(Exercise inputs begins)
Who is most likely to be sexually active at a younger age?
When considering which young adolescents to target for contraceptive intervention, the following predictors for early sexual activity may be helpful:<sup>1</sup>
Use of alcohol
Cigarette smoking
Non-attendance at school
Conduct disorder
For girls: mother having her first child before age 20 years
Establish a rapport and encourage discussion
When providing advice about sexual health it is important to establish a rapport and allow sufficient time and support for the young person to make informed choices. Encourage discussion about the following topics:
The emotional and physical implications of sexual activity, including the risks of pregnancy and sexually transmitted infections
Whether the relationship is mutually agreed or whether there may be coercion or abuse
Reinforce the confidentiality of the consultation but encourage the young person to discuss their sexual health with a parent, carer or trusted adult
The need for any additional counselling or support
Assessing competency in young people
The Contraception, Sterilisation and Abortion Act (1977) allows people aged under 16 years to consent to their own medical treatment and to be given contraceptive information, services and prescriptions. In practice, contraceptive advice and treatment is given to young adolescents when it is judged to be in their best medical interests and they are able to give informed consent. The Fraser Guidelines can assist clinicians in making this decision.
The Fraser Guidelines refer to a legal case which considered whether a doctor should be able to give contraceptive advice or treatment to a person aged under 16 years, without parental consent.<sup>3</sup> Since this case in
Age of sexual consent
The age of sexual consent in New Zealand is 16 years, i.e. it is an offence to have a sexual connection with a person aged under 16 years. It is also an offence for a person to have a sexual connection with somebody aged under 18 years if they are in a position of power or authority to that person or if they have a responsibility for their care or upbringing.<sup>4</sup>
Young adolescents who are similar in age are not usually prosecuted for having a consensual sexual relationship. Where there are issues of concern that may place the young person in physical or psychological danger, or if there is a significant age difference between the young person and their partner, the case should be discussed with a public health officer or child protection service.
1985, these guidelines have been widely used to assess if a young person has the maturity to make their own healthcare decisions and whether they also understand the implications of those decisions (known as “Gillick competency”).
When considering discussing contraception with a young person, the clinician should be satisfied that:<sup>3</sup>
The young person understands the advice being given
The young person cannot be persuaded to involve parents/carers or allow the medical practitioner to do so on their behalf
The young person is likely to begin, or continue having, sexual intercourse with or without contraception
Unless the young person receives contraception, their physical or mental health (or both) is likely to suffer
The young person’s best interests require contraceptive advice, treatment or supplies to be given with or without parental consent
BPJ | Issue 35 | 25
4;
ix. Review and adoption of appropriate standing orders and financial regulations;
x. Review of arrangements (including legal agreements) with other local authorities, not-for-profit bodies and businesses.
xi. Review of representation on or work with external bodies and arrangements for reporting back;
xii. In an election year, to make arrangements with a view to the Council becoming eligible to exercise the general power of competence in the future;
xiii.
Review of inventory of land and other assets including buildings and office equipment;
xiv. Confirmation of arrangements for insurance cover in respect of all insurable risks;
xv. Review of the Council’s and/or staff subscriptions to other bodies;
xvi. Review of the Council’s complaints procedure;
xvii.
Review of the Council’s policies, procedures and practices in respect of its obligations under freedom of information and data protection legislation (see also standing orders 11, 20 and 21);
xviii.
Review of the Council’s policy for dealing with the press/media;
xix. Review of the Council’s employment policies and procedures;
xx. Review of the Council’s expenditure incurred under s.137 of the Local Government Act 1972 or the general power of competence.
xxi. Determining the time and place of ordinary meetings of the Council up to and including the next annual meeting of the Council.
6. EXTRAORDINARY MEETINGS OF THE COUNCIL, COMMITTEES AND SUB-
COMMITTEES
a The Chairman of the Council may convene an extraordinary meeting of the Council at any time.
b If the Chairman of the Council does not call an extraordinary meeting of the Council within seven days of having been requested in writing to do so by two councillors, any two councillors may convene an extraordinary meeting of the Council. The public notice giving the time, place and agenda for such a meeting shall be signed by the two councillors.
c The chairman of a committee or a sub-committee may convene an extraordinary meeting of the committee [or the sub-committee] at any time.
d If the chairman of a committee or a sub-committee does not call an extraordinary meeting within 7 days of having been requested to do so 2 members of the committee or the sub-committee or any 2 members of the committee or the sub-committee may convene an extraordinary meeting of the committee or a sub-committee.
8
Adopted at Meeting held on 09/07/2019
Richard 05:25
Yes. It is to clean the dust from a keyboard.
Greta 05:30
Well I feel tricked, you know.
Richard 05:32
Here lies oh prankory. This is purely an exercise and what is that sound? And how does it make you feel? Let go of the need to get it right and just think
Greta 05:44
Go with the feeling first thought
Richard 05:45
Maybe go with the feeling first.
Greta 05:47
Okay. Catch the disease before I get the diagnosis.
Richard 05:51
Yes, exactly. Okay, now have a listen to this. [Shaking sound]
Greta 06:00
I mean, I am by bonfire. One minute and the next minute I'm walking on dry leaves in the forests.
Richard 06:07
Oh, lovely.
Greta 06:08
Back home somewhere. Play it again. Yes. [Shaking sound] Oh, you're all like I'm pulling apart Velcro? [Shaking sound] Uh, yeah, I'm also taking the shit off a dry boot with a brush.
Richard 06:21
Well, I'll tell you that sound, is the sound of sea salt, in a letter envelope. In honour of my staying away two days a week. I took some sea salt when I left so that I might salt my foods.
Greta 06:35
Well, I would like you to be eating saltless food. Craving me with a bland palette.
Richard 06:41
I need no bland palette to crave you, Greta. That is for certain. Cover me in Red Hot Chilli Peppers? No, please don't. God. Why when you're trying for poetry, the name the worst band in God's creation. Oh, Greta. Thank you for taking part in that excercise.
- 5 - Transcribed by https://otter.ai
(Exercise inputs ends)
= Problem requirements =
Copy all the data. Match it exactly.

= Written response =
Who is most likely to be sexually active at a younger age?
When considering which young adolescents to target for contraceptive intervention, the following predictors for early sexual activity may be helpful:<sup>1</sup>
Use of alcohol
Cigarette smoking
Non-attendance at school
Conduct disorder
For girls: mother having her first child before age 20 years
Establish a rapport and encourage discussion
When providing advice about sexual health it is important to establish a rapport and allow sufficient time and support for the young person to make informed choices. Encourage discussion about the following topics:
The emotional and physical implications of sexual activity, including the risks of pregnancy and sexually transmitted infections
Whether the relationship is mutually agreed or whether there may be coercion or abuse
Reinforce the confidentiality of the consultation but encourage the young person to discuss their sexual health with a parent, carer or trusted adult
The need for any additional counselling or support
Assessing competency in young people
The Contraception, Sterilisation and Abortion Act (1977) allows people aged under 16 years to consent to their own medical treatment and to be given contraceptive information, services and prescriptions. In practice, contraceptive advice and treatment is given to young adolescents when it is judged to be in their best medical interests and they are able to give informed consent. The Fraser Guidelines can assist clinicians in making this decision.
The Fraser Guidelines refer to a legal case which considered whether a doctor should be able to give contraceptive advice or treatment to a person aged under 16 years, without parental consent.<sup>3</sup> Since this case in
Age of sexual consent
The age of sexual consent in New Zealand is 16 years, i.e. it is an offence to have a sexual connection with a person aged under 16 years. It is also an offence for a person to have a sexual connection with somebody aged under 18 years if they are in a position of power or authority to that person or if they have a responsibility for their care or upbringing.<sup>4</sup>
Young adolescents who are similar in age are not usually prosecuted for having a consensual sexual relationship. Where there are issues of concern that may place the young person in physical or psychological danger, or if there is a significant age difference between the young person and their partner, the case should be discussed with a public health officer or child protection service.
1985, these guidelines have been widely used to assess if a young person has the maturity to make their own healthcare decisions and whether they also understand the implications of those decisions (known as “Gillick competency”).
When considering discussing contraception with a young person, the clinician should be satisfied that:<sup>3</sup>
The young person understands the advice being given
The young person cannot be persuaded to involve parents/carers or allow the medical practitioner to do so on their behalf
The young person is likely to begin, or continue having, sexual intercourse with or without contraception
Unless the young person receives contraception, their physical or mental health (or both) is likely to suffer
The young person’s best interests require contraceptive advice, treatment or supplies to be given with or without parental consent
BPJ | Issue 35 | 25
4;
ix. Review and adoption of appropriate standing orders and financial regulations;
x. Review of arrangements (including legal agreements) with other local authorities, not-for-profit bodies and businesses.
xi. Review of representation on or work with external bodies and arrangements for reporting back;
xii. In an election year, to make arrangements with a view to the Council becoming eligible to exercise the general power of competence in the future;
xiii.
Review of inventory of land and other assets including buildings and office equipment;
xiv. Confirmation of arrangements for insurance cover in respect of all insurable risks;
xv. Review of the Council’s and/or staff subscriptions to other bodies;
xvi. Review of the Council’s complaints procedure;
xvii.
Review of the Council’s policies, procedures and practices in respect of its obligations under freedom of information and data protection legislation (see also standing orders 11, 20 and 21);
xviii.
Review of the Council’s policy for dealing with the press/media;
xix. Review of the Council’s employment policies and procedures;
xx. Review of the Council’s expenditure incurred under s.137 of the Local Government Act 1972 or the general power of competence.
xxi. Determining the time and place of ordinary meetings of the Council up to and including the next annual meeting of the Council.
6. EXTRAORDINARY MEETINGS OF THE COUNCIL, COMMITTEES AND SUB-
COMMITTEES
a The Chairman of the Council may convene an extraordinary meeting of the Council at any time.
b If the Chairman of the Council does not call an extraordinary meeting of the Council within seven days of having been requested in writing to do so by two councillors, any two councillors may convene an extraordinary meeting of the Council. The public notice giving the time, place and agenda for such a meeting shall be signed by the two councillors.
c The chairman of a committee or a sub-committee may convene an extraordinary meeting of the committee [or the sub-committee] at any time.
d If the chairman of a committee or a sub-committee does not call an extraordinary meeting within 7 days of having been requested to do so 2 members of the committee or the sub-committee or any 2 members of the committee or the sub-committee may convene an extraordinary meeting of the committee or a sub-committee.
8
Adopted at Meeting held on 09/07/2019
Richard 05:25
Yes. It is to clean the dust from a keyboard.
Greta 05:30
Well I feel tricked, you know.
Richard 05:32
Here lies oh prankory. This is purely an exercise and what is that sound? And how does it make you feel? Let go of the need to get it right and just think
Greta 05:44
Go with the feeling first thought
Richard 05:45
Maybe go with the feeling first.
Greta 05:47
Okay. Catch the disease before I get the diagnosis.
Richard 05:51
Yes, exactly. Okay, now have a listen to this. [Shaking sound]
Greta 06:00
I mean, I am by bonfire. One minute and the next minute I'm walking on dry leaves in the forests.
Richard 06:07
Oh, lovely.
Greta 06:08
Back home somewhere. Play it again. Yes. [Shaking sound] Oh, you're all like I'm pulling apart Velcro? [Shaking sound] Uh, yeah, I'm also taking the shit off a dry boot with a brush.
Richard 06:21
Well, I'll tell you that sound, is the sound of sea salt, in a letter envelope. In honour of my staying away two days a week. I took some sea salt when I left so that I might salt my foods.
Greta 06:35
Well, I would like you to be eating saltless food. Craving me with a bland palette.
Richard 06:41
I need no bland palette to crave you, Greta. That is for certain. Cover me in Red Hot Chilli Peppers? No, please don't. God. Why when you're trying for poetry, the name the worst band in God's creation. Oh, Greta. Thank you for taking part in that excercise.
- 5 - Transcribed by https://otter.ai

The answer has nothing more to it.